WHAT TO WORK ON: I would like every record reproduced exactly, with the pictures left out.

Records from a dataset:
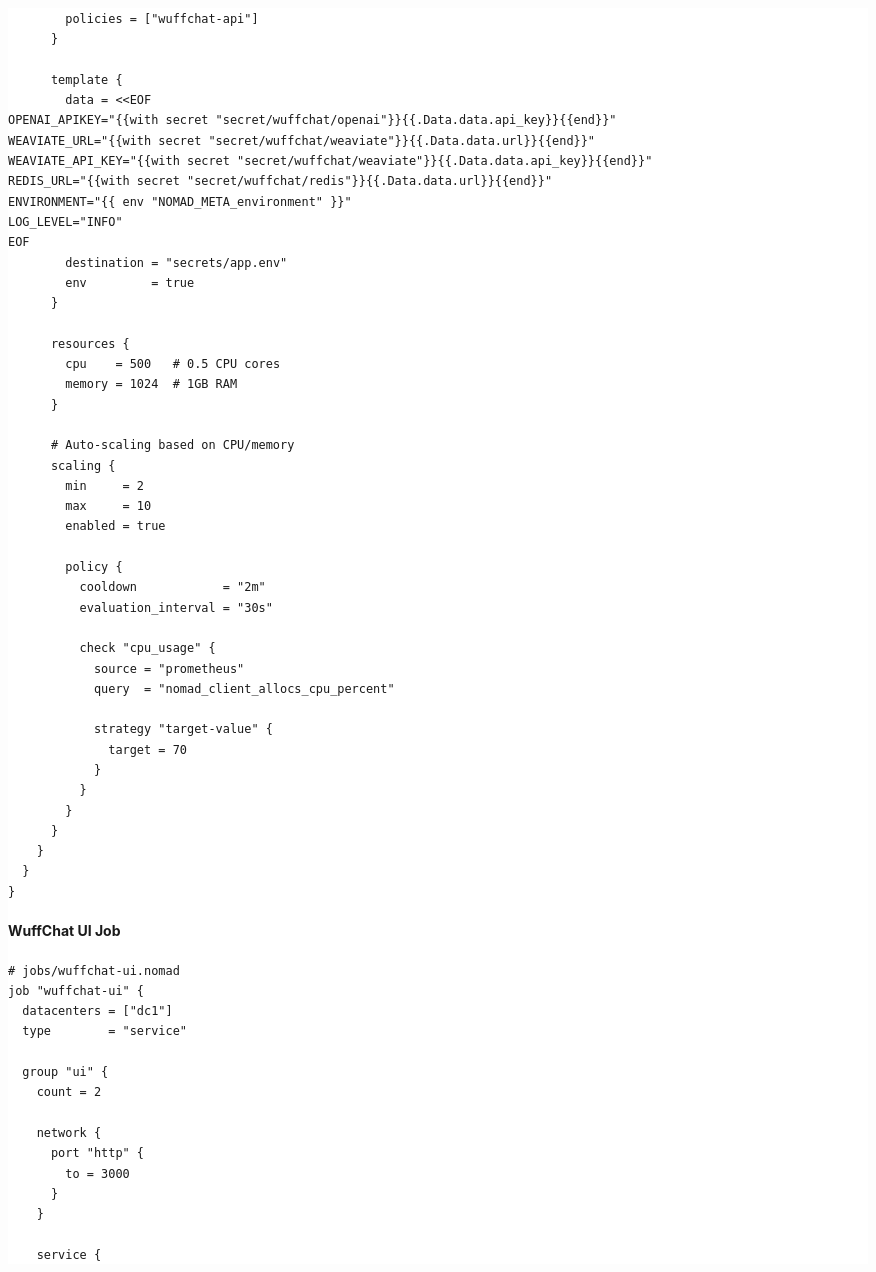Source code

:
 ```hcl
        policies = ["wuffchat-api"]
      }
      
      template {
        data = <<EOF
OPENAI_APIKEY="{{with secret "secret/wuffchat/openai"}}{{.Data.data.api_key}}{{end}}"
WEAVIATE_URL="{{with secret "secret/wuffchat/weaviate"}}{{.Data.data.url}}{{end}}"
WEAVIATE_API_KEY="{{with secret "secret/wuffchat/weaviate"}}{{.Data.data.api_key}}{{end}}"
REDIS_URL="{{with secret "secret/wuffchat/redis"}}{{.Data.data.url}}{{end}}"
ENVIRONMENT="{{ env "NOMAD_META_environment" }}"
LOG_LEVEL="INFO"
EOF
        destination = "secrets/app.env"
        env         = true
      }
      
      resources {
        cpu    = 500   # 0.5 CPU cores
        memory = 1024  # 1GB RAM
      }
      
      # Auto-scaling based on CPU/memory
      scaling {
        min     = 2
        max     = 10
        enabled = true
        
        policy {
          cooldown            = "2m"
          evaluation_interval = "30s"
          
          check "cpu_usage" {
            source = "prometheus"
            query  = "nomad_client_allocs_cpu_percent"
            
            strategy "target-value" {
              target = 70
            }
          }
        }
      }
    }
  }
}
```

#### **WuffChat UI Job**
```hcl
# jobs/wuffchat-ui.nomad
job "wuffchat-ui" {
  datacenters = ["dc1"]
  type        = "service"
  
  group "ui" {
    count = 2
    
    network {
      port "http" {
        to = 3000
      }
    }
    
    service {
```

WRITTEN SOLUTION:
Source code

:
 ```hcl
        policies = ["wuffchat-api"]
      }
      
      template {
        data = <<EOF
OPENAI_APIKEY="{{with secret "secret/wuffchat/openai"}}{{.Data.data.api_key}}{{end}}"
WEAVIATE_URL="{{with secret "secret/wuffchat/weaviate"}}{{.Data.data.url}}{{end}}"
WEAVIATE_API_KEY="{{with secret "secret/wuffchat/weaviate"}}{{.Data.data.api_key}}{{end}}"
REDIS_URL="{{with secret "secret/wuffchat/redis"}}{{.Data.data.url}}{{end}}"
ENVIRONMENT="{{ env "NOMAD_META_environment" }}"
LOG_LEVEL="INFO"
EOF
        destination = "secrets/app.env"
        env         = true
      }
      
      resources {
        cpu    = 500   # 0.5 CPU cores
        memory = 1024  # 1GB RAM
      }
      
      # Auto-scaling based on CPU/memory
      scaling {
        min     = 2
        max     = 10
        enabled = true
        
        policy {
          cooldown            = "2m"
          evaluation_interval = "30s"
          
          check "cpu_usage" {
            source = "prometheus"
            query  = "nomad_client_allocs_cpu_percent"
            
            strategy "target-value" {
              target = 70
            }
          }
        }
      }
    }
  }
}
```

#### **WuffChat UI Job**
```hcl
# jobs/wuffchat-ui.nomad
job "wuffchat-ui" {
  datacenters = ["dc1"]
  type        = "service"
  
  group "ui" {
    count = 2
    
    network {
      port "http" {
        to = 3000
      }
    }
    
    service {
```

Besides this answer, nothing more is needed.